## EXERCISE INPUT
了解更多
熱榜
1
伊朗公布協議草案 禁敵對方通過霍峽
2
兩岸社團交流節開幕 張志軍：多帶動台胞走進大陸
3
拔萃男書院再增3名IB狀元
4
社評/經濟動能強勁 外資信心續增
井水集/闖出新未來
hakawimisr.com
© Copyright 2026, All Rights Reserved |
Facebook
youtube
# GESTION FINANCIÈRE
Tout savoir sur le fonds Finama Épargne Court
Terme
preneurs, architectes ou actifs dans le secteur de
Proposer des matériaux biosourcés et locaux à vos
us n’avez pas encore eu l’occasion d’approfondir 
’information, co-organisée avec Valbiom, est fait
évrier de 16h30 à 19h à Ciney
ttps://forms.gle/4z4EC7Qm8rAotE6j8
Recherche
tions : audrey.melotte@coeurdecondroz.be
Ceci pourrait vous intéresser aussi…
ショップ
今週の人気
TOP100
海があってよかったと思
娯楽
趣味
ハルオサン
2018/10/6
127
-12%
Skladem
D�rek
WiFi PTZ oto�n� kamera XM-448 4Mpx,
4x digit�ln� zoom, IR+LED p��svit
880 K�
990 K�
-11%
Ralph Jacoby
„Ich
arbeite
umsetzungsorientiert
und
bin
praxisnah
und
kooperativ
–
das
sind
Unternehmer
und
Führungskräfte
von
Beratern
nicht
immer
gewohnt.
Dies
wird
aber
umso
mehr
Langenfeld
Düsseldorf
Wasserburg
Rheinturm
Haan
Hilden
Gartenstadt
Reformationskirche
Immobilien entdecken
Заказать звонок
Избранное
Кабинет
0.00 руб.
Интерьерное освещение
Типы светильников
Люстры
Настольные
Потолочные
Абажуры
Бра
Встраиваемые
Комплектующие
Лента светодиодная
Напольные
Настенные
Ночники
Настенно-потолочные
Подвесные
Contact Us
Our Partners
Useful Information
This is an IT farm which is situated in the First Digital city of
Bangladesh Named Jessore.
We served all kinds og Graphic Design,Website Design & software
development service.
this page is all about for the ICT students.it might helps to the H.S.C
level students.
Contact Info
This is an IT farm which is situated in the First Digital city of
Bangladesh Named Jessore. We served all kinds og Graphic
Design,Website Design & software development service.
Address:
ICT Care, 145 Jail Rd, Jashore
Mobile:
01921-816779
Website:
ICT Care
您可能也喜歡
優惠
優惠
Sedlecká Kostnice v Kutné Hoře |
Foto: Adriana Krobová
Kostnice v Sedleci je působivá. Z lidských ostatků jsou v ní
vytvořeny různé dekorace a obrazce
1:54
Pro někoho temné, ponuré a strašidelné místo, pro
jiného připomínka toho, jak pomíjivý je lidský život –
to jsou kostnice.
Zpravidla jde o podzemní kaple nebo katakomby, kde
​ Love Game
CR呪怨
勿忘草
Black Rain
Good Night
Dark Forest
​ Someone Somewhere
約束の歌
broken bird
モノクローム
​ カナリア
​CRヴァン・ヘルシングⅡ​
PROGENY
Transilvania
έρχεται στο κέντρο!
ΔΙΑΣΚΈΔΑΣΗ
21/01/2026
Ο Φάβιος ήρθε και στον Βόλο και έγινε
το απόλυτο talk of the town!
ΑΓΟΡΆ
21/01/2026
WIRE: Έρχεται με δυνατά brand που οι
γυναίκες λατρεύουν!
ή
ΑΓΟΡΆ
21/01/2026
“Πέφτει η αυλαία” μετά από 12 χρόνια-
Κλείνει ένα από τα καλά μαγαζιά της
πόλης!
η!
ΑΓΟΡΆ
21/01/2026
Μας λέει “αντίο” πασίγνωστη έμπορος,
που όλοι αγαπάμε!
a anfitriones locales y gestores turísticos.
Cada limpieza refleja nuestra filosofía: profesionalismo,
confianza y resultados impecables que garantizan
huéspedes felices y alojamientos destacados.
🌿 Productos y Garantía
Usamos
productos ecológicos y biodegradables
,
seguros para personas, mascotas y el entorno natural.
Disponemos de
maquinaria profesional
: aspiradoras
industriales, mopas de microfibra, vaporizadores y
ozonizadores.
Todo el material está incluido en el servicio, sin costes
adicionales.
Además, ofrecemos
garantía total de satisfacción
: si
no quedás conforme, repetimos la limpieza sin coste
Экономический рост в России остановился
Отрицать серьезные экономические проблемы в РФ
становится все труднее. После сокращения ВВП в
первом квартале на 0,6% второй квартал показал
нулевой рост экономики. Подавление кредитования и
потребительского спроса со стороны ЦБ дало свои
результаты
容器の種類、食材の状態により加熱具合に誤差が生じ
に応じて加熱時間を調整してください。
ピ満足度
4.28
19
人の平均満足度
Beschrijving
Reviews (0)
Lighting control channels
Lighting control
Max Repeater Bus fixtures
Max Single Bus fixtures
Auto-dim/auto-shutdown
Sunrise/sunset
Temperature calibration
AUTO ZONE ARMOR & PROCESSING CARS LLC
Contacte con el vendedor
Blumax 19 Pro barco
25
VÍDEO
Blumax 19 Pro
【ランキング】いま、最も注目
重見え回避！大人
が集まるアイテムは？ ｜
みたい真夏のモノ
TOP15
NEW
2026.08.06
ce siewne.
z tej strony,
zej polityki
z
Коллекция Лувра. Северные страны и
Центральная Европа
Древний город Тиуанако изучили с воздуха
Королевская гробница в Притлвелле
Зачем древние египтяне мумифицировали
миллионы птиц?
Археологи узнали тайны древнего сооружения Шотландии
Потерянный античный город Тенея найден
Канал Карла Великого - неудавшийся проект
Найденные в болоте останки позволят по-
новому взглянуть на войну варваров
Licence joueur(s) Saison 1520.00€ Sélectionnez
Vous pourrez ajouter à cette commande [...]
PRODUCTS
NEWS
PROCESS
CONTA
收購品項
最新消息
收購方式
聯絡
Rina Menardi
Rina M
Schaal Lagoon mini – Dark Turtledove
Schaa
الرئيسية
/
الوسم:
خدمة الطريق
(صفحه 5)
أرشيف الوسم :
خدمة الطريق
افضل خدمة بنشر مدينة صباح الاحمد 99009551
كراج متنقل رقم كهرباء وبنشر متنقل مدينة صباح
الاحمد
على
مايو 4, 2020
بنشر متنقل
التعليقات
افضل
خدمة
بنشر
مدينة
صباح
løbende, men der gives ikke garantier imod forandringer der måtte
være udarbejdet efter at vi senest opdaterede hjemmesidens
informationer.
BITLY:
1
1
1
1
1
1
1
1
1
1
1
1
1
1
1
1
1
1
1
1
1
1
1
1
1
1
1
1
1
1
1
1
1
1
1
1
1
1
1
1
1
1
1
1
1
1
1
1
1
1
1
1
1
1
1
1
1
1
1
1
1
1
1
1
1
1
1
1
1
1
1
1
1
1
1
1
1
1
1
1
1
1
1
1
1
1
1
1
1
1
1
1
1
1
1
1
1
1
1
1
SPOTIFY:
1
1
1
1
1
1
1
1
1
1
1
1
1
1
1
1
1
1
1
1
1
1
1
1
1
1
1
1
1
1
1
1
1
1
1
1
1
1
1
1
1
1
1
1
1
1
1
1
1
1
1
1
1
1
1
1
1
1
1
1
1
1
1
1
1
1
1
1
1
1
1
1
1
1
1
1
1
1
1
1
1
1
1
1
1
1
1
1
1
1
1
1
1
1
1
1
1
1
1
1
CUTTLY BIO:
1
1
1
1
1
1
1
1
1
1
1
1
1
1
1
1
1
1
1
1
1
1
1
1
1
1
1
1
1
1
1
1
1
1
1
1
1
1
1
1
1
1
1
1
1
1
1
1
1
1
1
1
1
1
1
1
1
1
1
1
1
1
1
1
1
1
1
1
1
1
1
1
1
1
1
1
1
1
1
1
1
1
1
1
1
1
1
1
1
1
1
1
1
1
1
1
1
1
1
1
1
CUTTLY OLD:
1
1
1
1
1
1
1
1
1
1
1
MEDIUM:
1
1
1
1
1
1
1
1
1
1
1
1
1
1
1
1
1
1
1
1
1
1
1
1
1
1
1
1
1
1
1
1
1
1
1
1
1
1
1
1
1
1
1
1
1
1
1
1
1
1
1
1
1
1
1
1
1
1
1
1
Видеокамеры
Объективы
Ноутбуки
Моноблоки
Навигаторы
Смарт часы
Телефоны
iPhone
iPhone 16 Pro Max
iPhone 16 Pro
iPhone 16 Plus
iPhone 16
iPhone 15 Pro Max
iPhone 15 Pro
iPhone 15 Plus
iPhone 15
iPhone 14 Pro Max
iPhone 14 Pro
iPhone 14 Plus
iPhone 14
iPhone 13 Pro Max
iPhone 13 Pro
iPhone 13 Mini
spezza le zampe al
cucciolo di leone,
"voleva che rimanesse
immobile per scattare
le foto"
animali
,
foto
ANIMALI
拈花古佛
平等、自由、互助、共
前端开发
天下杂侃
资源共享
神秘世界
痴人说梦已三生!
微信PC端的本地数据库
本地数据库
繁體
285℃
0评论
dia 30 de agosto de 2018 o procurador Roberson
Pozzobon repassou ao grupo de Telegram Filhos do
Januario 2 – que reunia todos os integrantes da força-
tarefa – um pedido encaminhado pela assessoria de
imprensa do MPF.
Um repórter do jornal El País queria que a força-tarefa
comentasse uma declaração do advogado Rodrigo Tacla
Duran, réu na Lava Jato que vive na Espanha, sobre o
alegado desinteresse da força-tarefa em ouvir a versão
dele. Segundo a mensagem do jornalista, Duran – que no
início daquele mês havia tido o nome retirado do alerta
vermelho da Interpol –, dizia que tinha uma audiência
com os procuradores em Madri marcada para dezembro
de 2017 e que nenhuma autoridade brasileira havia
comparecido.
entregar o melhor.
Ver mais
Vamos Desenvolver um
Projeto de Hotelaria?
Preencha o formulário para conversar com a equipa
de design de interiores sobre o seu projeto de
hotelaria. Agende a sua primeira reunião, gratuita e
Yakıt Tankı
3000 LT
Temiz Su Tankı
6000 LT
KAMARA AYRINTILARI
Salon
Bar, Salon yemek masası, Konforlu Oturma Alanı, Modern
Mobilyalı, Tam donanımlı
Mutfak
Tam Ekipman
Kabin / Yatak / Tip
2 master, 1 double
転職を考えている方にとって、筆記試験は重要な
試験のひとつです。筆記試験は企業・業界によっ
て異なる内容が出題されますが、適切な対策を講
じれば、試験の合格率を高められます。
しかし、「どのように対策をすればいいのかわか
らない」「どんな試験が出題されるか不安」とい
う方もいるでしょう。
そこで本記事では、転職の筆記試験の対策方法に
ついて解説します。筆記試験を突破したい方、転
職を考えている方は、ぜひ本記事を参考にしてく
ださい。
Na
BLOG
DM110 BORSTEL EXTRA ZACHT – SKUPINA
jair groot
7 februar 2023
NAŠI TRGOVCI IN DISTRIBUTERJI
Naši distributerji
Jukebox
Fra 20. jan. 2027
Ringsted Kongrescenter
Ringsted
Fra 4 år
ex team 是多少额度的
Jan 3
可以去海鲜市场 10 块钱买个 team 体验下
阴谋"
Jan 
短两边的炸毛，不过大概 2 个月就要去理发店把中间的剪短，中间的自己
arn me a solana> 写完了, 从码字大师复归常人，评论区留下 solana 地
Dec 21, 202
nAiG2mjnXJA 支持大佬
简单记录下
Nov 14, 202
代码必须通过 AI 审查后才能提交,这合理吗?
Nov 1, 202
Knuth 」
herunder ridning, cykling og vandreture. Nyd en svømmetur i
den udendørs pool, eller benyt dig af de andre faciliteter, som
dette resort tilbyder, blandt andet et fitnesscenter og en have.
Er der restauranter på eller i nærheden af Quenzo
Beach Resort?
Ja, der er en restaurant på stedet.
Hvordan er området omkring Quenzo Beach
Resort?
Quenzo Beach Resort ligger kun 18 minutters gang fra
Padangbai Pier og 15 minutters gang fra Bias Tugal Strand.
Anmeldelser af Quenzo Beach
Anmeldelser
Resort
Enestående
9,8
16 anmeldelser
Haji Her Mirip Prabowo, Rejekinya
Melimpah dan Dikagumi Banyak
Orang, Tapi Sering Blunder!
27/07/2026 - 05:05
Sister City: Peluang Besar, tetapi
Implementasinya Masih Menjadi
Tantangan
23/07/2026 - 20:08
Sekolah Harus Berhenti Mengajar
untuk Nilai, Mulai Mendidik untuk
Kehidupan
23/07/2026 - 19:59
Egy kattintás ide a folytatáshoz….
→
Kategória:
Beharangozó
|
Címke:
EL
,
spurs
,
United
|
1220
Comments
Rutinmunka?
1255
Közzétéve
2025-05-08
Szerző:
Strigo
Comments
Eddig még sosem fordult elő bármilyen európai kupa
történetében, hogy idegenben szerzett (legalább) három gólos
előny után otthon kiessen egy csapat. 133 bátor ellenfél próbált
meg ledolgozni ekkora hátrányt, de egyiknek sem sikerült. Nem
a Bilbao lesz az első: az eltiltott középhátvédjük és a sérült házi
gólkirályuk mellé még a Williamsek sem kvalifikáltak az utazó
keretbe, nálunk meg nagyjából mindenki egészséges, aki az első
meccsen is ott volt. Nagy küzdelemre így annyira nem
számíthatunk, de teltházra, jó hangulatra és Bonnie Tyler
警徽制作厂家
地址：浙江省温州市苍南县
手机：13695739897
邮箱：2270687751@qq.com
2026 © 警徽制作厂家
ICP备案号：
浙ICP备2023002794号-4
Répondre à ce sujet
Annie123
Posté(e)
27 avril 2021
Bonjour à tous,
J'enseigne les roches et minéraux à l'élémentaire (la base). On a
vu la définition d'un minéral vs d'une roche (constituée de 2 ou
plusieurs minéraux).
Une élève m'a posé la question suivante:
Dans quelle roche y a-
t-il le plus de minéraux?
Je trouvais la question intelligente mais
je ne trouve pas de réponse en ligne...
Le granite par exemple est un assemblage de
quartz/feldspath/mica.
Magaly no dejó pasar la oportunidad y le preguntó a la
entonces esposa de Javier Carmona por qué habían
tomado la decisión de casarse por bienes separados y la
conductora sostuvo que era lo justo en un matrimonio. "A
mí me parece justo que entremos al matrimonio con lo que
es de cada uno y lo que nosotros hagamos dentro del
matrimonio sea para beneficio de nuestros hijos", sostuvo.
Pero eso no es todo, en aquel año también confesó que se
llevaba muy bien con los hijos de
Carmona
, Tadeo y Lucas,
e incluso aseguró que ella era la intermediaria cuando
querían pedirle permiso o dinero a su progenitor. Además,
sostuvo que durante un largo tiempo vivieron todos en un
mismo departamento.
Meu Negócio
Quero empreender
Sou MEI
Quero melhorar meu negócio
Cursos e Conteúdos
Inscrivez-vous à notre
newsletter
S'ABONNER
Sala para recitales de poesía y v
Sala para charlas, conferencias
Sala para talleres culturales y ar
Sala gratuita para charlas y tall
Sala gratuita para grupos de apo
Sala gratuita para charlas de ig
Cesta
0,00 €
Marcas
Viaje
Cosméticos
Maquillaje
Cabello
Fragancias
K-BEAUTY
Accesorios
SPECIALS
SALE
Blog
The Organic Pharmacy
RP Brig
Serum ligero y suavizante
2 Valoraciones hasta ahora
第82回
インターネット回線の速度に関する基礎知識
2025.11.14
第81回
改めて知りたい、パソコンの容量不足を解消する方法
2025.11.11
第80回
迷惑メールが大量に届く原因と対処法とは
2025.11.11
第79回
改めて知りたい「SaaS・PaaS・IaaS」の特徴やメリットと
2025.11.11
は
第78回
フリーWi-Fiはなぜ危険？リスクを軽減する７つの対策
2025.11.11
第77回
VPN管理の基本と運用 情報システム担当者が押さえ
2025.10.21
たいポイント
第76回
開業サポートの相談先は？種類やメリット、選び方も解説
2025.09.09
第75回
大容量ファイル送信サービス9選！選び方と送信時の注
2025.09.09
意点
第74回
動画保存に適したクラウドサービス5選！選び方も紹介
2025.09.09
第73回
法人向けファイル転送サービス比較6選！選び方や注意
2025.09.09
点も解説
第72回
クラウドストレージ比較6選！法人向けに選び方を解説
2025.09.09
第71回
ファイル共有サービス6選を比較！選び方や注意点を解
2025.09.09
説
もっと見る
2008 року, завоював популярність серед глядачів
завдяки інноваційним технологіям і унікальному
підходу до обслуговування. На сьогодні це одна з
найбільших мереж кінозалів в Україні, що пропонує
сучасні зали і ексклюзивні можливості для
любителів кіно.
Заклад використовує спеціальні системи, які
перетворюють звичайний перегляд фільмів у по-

## EXERCISE BRIEF
Swap "Jessore" for "Jashore" in the items from the first line up to and including the line with "Pro někoho temné, ponuré", and give those lines again with nothing else changed.

## TASK RESPONSE
了解更多
熱榜
1
伊朗公布協議草案 禁敵對方通過霍峽
2
兩岸社團交流節開幕 張志軍：多帶動台胞走進大陸
3
拔萃男書院再增3名IB狀元
4
社評/經濟動能強勁 外資信心續增
井水集/闖出新未來
hakawimisr.com
© Copyright 2026, All Rights Reserved |
Facebook
youtube
# GESTION FINANCIÈRE
Tout savoir sur le fonds Finama Épargne Court
Terme
preneurs, architectes ou actifs dans le secteur de
Proposer des matériaux biosourcés et locaux à vos
us n’avez pas encore eu l’occasion d’approfondir 
’information, co-organisée avec Valbiom, est fait
évrier de 16h30 à 19h à Ciney
ttps://forms.gle/4z4EC7Qm8rAotE6j8
Recherche
tions : audrey.melotte@coeurdecondroz.be
Ceci pourrait vous intéresser aussi…
ショップ
今週の人気
TOP100
海があってよかったと思
娯楽
趣味
ハルオサン
2018/10/6
127
-12%
Skladem
D�rek
WiFi PTZ oto�n� kamera XM-448 4Mpx,
4x digit�ln� zoom, IR+LED p��svit
880 K�
990 K�
-11%
Ralph Jacoby
„Ich
arbeite
umsetzungsorientiert
und
bin
praxisnah
und
kooperativ
–
das
sind
Unternehmer
und
Führungskräfte
von
Beratern
nicht
immer
gewohnt.
Dies
wird
aber
umso
mehr
Langenfeld
Düsseldorf
Wasserburg
Rheinturm
Haan
Hilden
Gartenstadt
Reformationskirche
Immobilien entdecken
Заказать звонок
Избранное
Кабинет
0.00 руб.
Интерьерное освещение
Типы светильников
Люстры
Настольные
Потолочные
Абажуры
Бра
Встраиваемые
Комплектующие
Лента светодиодная
Напольные
Настенные
Ночники
Настенно-потолочные
Подвесные
Contact Us
Our Partners
Useful Information
This is an IT farm which is situated in the First Digital city of
Bangladesh Named Jashore.
We served all kinds og Graphic Design,Website Design & software
development service.
this page is all about for the ICT students.it might helps to the H.S.C
level students.
Contact Info
This is an IT farm which is situated in the First Digital city of
Bangladesh Named Jashore. We served all kinds og Graphic
Design,Website Design & software development service.
Address:
ICT Care, 145 Jail Rd, Jashore
Mobile:
01921-816779
Website:
ICT Care
您可能也喜歡
優惠
優惠
Sedlecká Kostnice v Kutné Hoře |
Foto: Adriana Krobová
Kostnice v Sedleci je působivá. Z lidských ostatků jsou v ní
vytvořeny různé dekorace a obrazce
1:54
Pro někoho temné, ponuré a strašidelné místo, pro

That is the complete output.